What do customers have a right to expect from your business? When they come in for new tires or complaining about some odd sound in the rear end, what level of service should they – or can they legally – expect from you?
Should there be a “standard of care” for tire retailers and shops? And, what should it be?
It’s a curious question, one headed for “critical” in the coming months because it’s now being asked by attorneys.
Worse, it has created situations in which tire dealers are going one against the other, with the plantiff’s witness dealer held up as exemplary while the other is hung out to dry.
Old friend Ed Wagner clued me in on this new form of legal sharkery. He’s been involved in a couple of “standard of care” cases of late, and it bothers him to see how they unfold.
What’s happening is simple. Knowing that big paydays from suing tiremakers have passed, lawyers have turned their attention to easier prey – tire retailers – taking on injury cases involving wheel offs, blowouts, rollovers, “defective” and “old” tires, and so forth. They claim the defendant tire dealer failed to apply a proper “standard of care,” causing their client’s unfortunate accident.
Problem is, this industry has no such “standard of care.” At least not to the degree that the medical community has, where each and every action by hospitals, doctors and nurses is strictly dictated (and strictly enforced) by well-established protocols. Whether it’s a simple cold or a broken limb, every doctor follows the same exact examination and treatment process. Failure to do so could mean a colleague reporting you or, worse yet, you writing a big fat settlement check.
In the tire industry, what we have are procedures and “tricks of the trade,” ways of accomplishing tasks like mounting/demounting and tire repair, for example, that are as varied as there are tire dealers. Some dealers employ strict, by-the-training-manual systems. Others have “systems” built on expediency, lack of concern, old wives’ tales or just plain laziness. Hard to tell, sometimes, where one ends and the other begins.
And the lawyers count on that. They know this industry lacks firm, repeatable protocols for each and every task we encounter every day. So, they find a model citizen – another tire dealer who appears to do things “by the book” – and establishes that dealer’s system as being the appropriate “standard of care.”
Wagner said it bothers him to see dealer pitted against dealer, two people who don’t even know each other being compared as though they were identical twins. Often, the supposed “standard of care” comes down to nit-picky points, such as shop lighting, equipment condition, shop cleanliness or notations on work orders.
Mostly, though, the “standard of care” question comes down to technician training – how much, how long, how often, how detailed and by whom – and the dealer’s procedures for tire mounting/demounting, rotation, balancing, fastener torquing, tire and vehicle inspection – everything that occurs in any dealership every day.
Training is the real center point of most of these suits, Wagner said. “A guy may have 45 years of experience, but without good, consistent training, he has one year of experience 45 times.”
Wagner doesn’t think we need rules, “just reasonable guidelines on how to do things.” I agree. Firm, medical-style protocols are too much. But I would suggest changing Ed’s quote above to: “reasonable guidelines taught to all that everyone follows every time.”
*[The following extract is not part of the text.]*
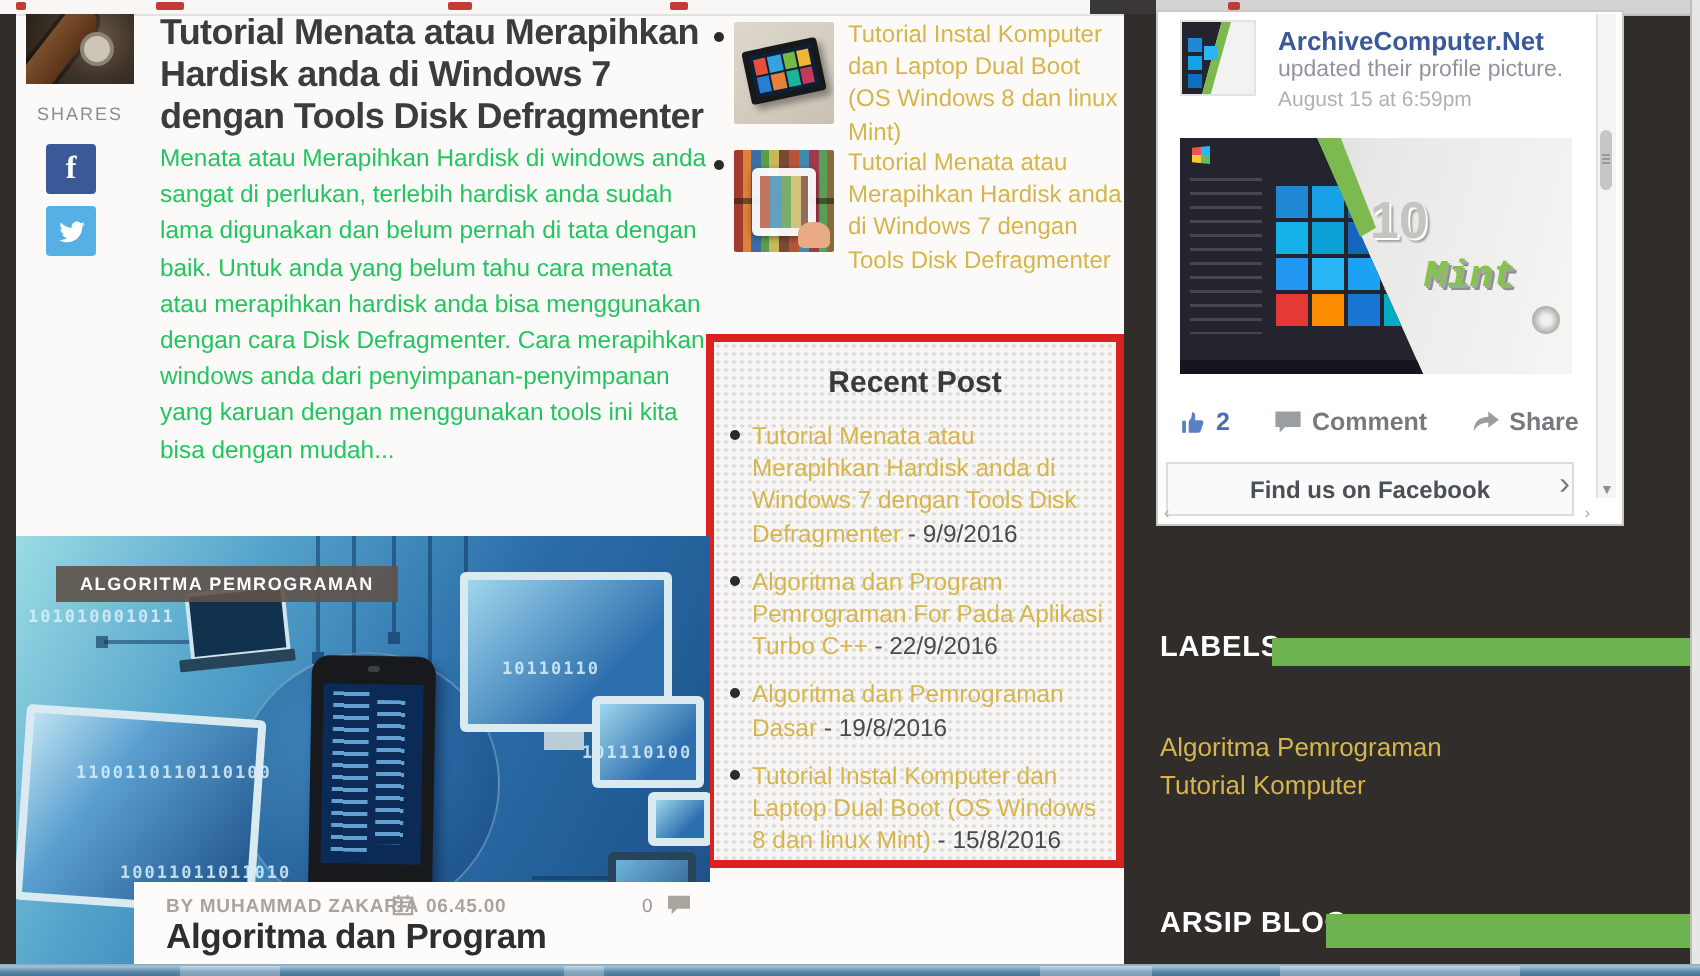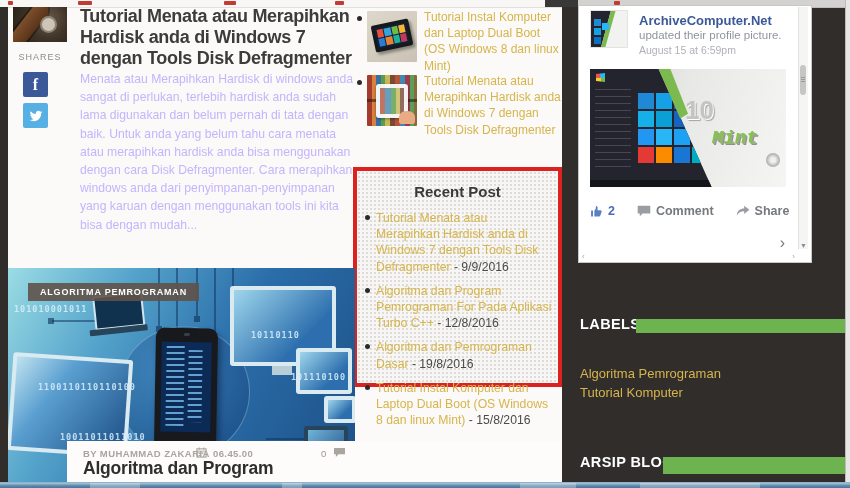"Menata atau Merapihkan Hardisk di" .article-excerpt { color: #c4b5fd -> #22c55e }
Some great resources have already compiled “recommended practices,” suggestions and guidelines. Perhaps TIA and RMA (who want to work together) can form those into some universal guidelines we could all use.
Across the pond, Michelin, Bridgestone and others have or are introducing certification programs for their own dealers. There could be some enlightenment there.
Wagner said he’s seen the standard of care ploy come into vogue only in the last 18 months, but it is popping up more and more. Lawyers have a strong communication system, and one shark’s success becomes another’s play within days, thanks to information sharing on the Internet.
Small dealers are not immune, but “big dealers mean big insurance companies, which means big pockets,” said Wagner, who has been called by defendants to testify in such suits.
“We have a lot to do as an industry,” he said.
Yes, we do. And if independent dealers are to survive and thrive, they should work to a higher standard. Accidents are going to happen, and so are mistakes. But if there was one accepted standard everyone employed, how many of these malicious lawsuits could be foiled?